Effective connectivity to specialized care is still essential for this proposed model to succeed. While the vast majority of children with obesity or asthma or ADHD can be cared for in the community, a small, but important subset will undoubtedly benefit from specialty care (e.g., obese child with medical comorbidities, children with asthma with repeated life-threatening exacerbations, children with ADHD and multiple behavioral comorbidities). To be effective, community practices that provide specialized care will have to be well linked within a regionalized system of care. This is essential not just for referrals but to also provide educational support to the general pediatrician.
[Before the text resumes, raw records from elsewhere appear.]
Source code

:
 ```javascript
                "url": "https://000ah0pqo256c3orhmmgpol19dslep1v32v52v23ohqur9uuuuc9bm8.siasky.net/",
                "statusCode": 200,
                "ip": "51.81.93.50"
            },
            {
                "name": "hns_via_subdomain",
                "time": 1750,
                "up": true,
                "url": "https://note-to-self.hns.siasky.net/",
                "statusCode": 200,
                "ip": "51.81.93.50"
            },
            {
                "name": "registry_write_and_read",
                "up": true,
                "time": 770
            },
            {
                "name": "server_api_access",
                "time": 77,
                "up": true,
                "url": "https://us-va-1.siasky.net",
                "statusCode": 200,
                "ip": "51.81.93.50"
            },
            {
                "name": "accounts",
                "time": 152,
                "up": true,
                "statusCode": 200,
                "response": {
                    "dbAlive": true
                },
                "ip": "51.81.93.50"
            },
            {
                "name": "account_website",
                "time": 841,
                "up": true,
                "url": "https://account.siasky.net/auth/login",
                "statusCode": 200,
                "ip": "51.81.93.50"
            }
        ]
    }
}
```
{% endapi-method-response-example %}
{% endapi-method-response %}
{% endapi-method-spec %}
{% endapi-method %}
Fortunately, there are templates to help facilitate such support. Project ECHO (extension for community healthcare outcomes) is a rapidly growing hub-and-spoke knowledge sharing network, whereby expert teams use telemedicine interfaces to conduct virtual clinics and deliver educational curricula to community providers [
10]. Originally conceived for the community-based management of hepatitis C in New Mexico, models such as Project ECHO provide the added benefit of disseminating specialized knowledge for primary care providers and empowering patients and community-based providers to partner in delivering high-quality community care. These networks have already been established for primary care providers caring for a number of pediatric chronic conditions like Sickle Cell Disease [
11]. Other initiatives focused on promoting high value care like Choosing Wisely can also be leveraged to spread knowledge and uptake of secondary care [
12].
What barriers may prevent the development of these models? Financial incentives are lacking, particularly in fee-for-service environments that incentivize high volume, manifesting as well-child care in primary care and/or low complexity subspecialist care. In the changing landscape driven by healthcare reform, this can be addressed in models like accountable care organizations that are growing in popularity, given the significant amount of money that payers can save, particularly in integrated delivery systems. We also believe most primary care clinicians with good training will love to have the opportunity and satisfaction of developing special competency and the professional satisfaction that accompanies it. This will take some investment: from primary care clinicians in terms of their own training via coursework and conferences, from organizers and accreditors by continuing medical education activities, and from subspecialists who have an essential role in building up these competencies. It will also take a partnership with patients and families who may perceive that they are being denied subspecialist access and may not appreciate the potential benefits of this model in terms of convenience, shorter wait times, and other factors. We hope the health system can recognize and mobilize to implement secondary care. With the effective implementation of delivery systems, the stars, in terms of quality, cost, and pediatrician satisfaction, are all aligned.